■ Instructions to follow: The task calls for an exact copy of the records, without any images.

Stored data entries
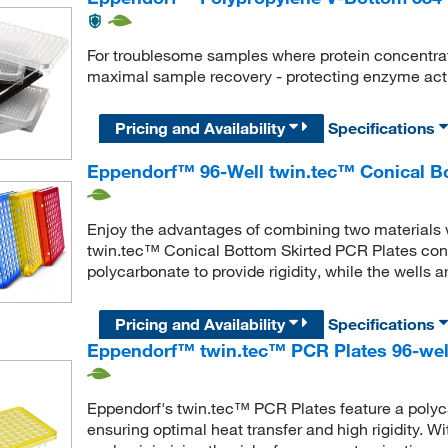
For troublesome samples where protein concentrat
maximal sample recovery - protecting enzyme activ
Pricing and Availability
Specifications
Eppendorf™ 96-Well twin.tec™ Conical Bo
Enjoy the advantages of combining two materials
twin.tec™ Conical Bottom Skirted PCR Plates cont
polycarbonate to provide rigidity, while the wells 
Pricing and Availability
Specifications
Eppendorf™ twin.tec™ PCR Plates 96-well
Eppendorf's twin.tec™ PCR Plates feature a polyc
ensuring optimal heat transfer and high rigidity. Wi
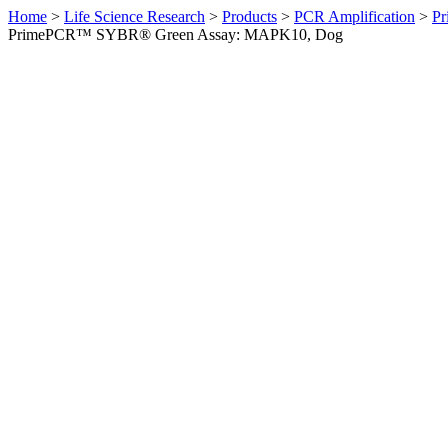
Home
>
Life Science Research
>
Products
>
PCR Amplification
>
Pr
PrimePCR™ SYBR® Green Assay: MAPK10, Dog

■ Written answer:
For troublesome samples where protein concentrat
maximal sample recovery - protecting enzyme activ
Pricing and Availability
Specifications
Eppendorf™ 96-Well twin.tec™ Conical Bo
Enjoy the advantages of combining two materials
twin.tec™ Conical Bottom Skirted PCR Plates cont
polycarbonate to provide rigidity, while the wells 
Pricing and Availability
Specifications
Eppendorf™ twin.tec™ PCR Plates 96-well
Eppendorf's twin.tec™ PCR Plates feature a polyc
ensuring optimal heat transfer and high rigidity. Wi
Home
>
Life Science Research
>
Products
>
PCR Amplification
>
Pr
PrimePCR™ SYBR® Green Assay: MAPK10, Dog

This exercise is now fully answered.